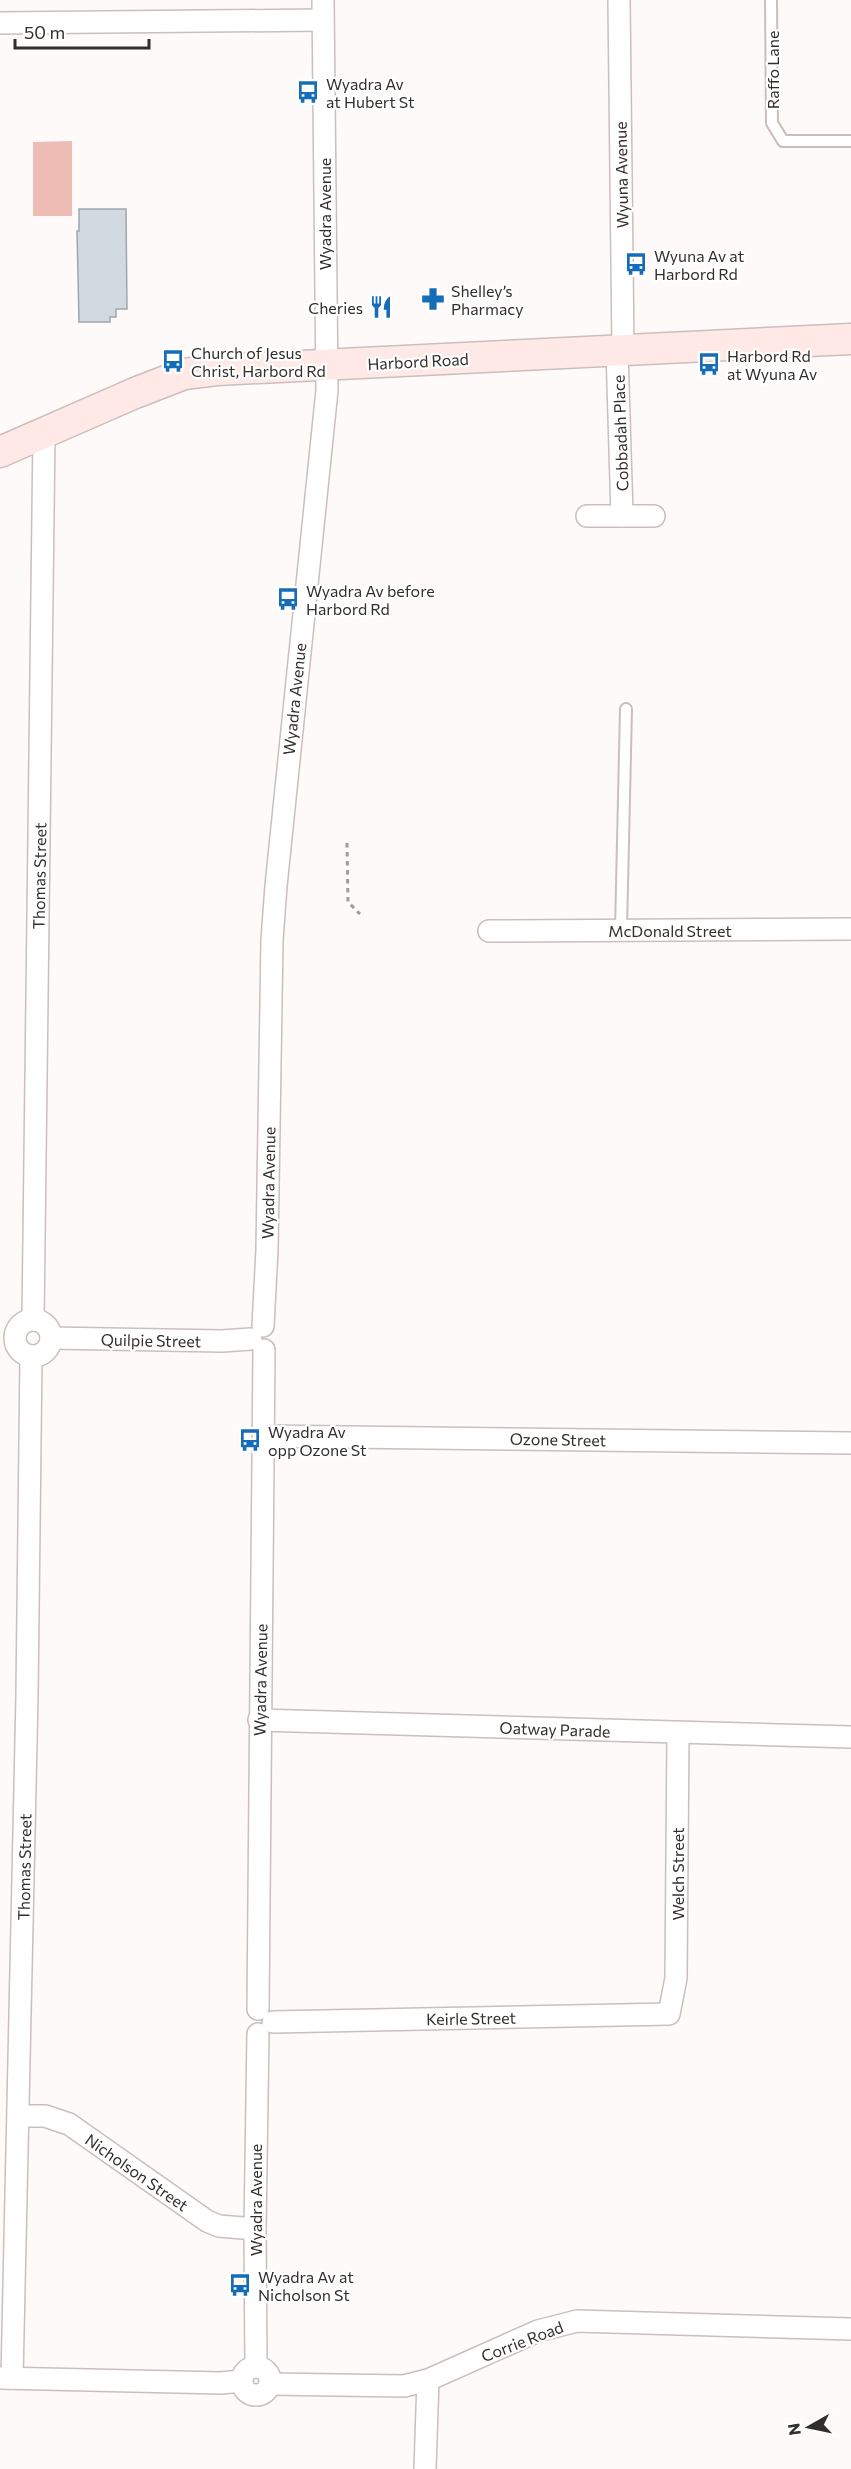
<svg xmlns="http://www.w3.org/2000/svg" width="851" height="2469" font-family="Commissioner,sans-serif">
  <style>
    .green { fill: #edbcb4 }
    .building { fill: #d2d9e0; stroke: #a0a6ad; stroke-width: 1.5 }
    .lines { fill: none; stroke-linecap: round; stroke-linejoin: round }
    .service-casing { stroke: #cabfbd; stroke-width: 14 }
    .minor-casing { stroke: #cabfbd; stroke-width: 24 }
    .secondary-casing { stroke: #cabfbd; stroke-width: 33 }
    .path { stroke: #a09c9b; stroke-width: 3; stroke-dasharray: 4.5 4.5; stroke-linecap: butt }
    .service { stroke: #fff; stroke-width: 10 }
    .minor { stroke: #fff; stroke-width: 21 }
    .secondary { stroke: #fee9e6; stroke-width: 30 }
    .labels { text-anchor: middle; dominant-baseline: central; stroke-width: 4.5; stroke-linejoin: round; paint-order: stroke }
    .street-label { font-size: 16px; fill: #322e2d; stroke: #fff }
    .poi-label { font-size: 16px; fill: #322e2d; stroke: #fff; text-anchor: start }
  </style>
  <rect width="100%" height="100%" fill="#fefaf9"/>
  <path class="green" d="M72 141V216H33V142Z"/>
  <path class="building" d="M79 209H126L127 309H116V317H110V322H79L77 231H79Z"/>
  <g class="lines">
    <g class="service-casing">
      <g id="service">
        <path d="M771 0 772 123 783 141H851"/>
        <path d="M621 930 626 709"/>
      </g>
    </g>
    <g class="minor-casing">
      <g id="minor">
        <path d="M619 0 623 350"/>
        <path d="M0 23 323 20"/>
        <path d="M617 350 622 516"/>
        <path d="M587 516H654"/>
        <path d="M489 931 851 929"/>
        <path d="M33 1320 44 433"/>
        <circle cx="33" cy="1338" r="18"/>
        <path d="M263 1326 267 1250 272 940 276 886 327 390 323 0"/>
        <path d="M51 1338 222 1341 251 1339"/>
        <path d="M264 1436 851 1443"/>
        <path d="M259 1720 851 1737"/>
        <path d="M258 2009 264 1350"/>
        <path d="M273 2022 669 2014 676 1978 678 1733"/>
        <path d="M19 2116H45L69 2124 207 2221 219 2226 255 2229"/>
        <circle cx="256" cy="2381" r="14"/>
        <path d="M256 2367 255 2229 258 2034"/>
        <path d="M0 2378 221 2383 241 2381"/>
        <path d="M12 2378 27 1696 31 1356"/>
        <path d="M270 2384 404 2386 428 2380 538 2331 577 2321 851 2329"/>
        <path d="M425 2469 428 2380"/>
      </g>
    </g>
    <g class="secondary-casing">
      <path id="secondary" d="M0 452 135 393 184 374 217 370 851 339"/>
    </g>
    <path class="path" d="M347 843 348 902 360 914"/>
    <use href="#service" class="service"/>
    <use href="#minor" class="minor"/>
    <use href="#secondary" class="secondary"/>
  </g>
  <defs>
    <g id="bus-bare" transform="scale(1.8)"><path d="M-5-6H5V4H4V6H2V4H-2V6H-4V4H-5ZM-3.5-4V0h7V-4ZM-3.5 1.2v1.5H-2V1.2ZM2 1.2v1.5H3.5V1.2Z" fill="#156dba" stroke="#fff" stroke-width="2.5" paint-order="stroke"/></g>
    <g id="pharmacy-bare" transform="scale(1.8)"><path d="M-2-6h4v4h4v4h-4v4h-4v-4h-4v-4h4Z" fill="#156dba" stroke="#fff" stroke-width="2.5" paint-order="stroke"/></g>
    <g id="restaurant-bare" transform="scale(1.8)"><path d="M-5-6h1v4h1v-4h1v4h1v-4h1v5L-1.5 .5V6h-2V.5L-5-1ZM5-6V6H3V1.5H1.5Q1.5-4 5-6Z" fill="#156dba" stroke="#fff" stroke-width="2.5" paint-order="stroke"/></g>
  </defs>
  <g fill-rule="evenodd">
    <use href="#bus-bare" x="308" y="92"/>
    <use href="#bus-bare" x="636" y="264"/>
    <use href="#pharmacy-bare" x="433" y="299"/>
    <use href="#restaurant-bare" x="381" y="307"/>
    <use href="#bus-bare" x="173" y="361"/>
    <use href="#bus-bare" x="709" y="364"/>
    <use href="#bus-bare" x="288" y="599"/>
    <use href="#bus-bare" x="250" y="1440"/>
    <use href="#bus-bare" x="240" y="2285"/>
  </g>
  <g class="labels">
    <g class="street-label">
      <text transform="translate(772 70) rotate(-90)">Raffo Lane</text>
      <text transform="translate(621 175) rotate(-91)">Wyuna Avenue</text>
      <text transform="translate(324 214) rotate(-90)">Wyadra Avenue</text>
      <text transform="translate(418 361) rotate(-3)">Harbord Road</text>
      <text transform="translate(620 433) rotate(-92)">Cobbadah Place</text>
      <text transform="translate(294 699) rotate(-84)">Wyadra Avenue</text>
      <text transform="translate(39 876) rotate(-89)">Thomas Street</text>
      <text x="670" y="930">McDonald Street</text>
      <text transform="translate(268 1183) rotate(-89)">Wyadra Avenue</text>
      <text transform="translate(151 1340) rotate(1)">Quilpie Street</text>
      <text transform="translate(558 1439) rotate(1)">Ozone Street</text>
      <text transform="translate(260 1680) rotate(-89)">Wyadra Avenue</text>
      <text transform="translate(555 1729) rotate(2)">Oatway Parade</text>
      <text transform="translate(24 1867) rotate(-89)">Thomas Street</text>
      <text transform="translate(677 1874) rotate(-90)">Welch Street</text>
      <text transform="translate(471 2018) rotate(-1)">Keirle Street</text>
      <text transform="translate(137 2172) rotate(35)">Nicholson Street</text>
      <text transform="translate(255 2200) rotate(-90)">Wyadra Avenue</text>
      <text transform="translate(522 2341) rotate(-21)">Corrie Road</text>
    </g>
    <g class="poi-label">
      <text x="326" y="83">Wyadra Av<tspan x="326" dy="18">at Hubert St</tspan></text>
      <text x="654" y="255">Wyuna Av at<tspan x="654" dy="18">Harbord Rd</tspan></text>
      <text x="451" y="290">Shelley’s<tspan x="451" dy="18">Pharmacy</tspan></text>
      <text x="363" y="307" text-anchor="end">Cheries</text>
      <text x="191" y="352">Church of Jesus<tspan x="191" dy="18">Christ, Harbord Rd</tspan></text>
      <text x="727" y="355">Harbord Rd<tspan x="727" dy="18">at Wyuna Av</tspan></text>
      <text x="306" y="590">Wyadra Av before<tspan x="306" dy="18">Harbord Rd</tspan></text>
      <text x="268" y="1431">Wyadra Av<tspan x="268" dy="18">opp Ozone St</tspan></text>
      <text x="258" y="2276">Wyadra Av at<tspan x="258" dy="18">Nicholson St</tspan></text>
    </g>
  </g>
  <g transform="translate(809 2427) rotate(261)" stroke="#ffffff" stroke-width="4.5" paint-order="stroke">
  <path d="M0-4.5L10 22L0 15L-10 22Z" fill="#322e2d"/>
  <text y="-9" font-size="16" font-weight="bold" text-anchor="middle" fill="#322e2d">N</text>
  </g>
  <path d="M15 39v9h134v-9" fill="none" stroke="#322e2d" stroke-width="3"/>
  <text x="24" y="39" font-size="18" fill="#322e2d" stroke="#ffffff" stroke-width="4.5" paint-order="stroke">50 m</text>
</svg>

====

Work instruction: Check each line above for the string "lines" and copy every line that has it.

Solution to this exercise:
    .lines { fill: none; stroke-linecap: round; stroke-linejoin: round }
  <g class="lines">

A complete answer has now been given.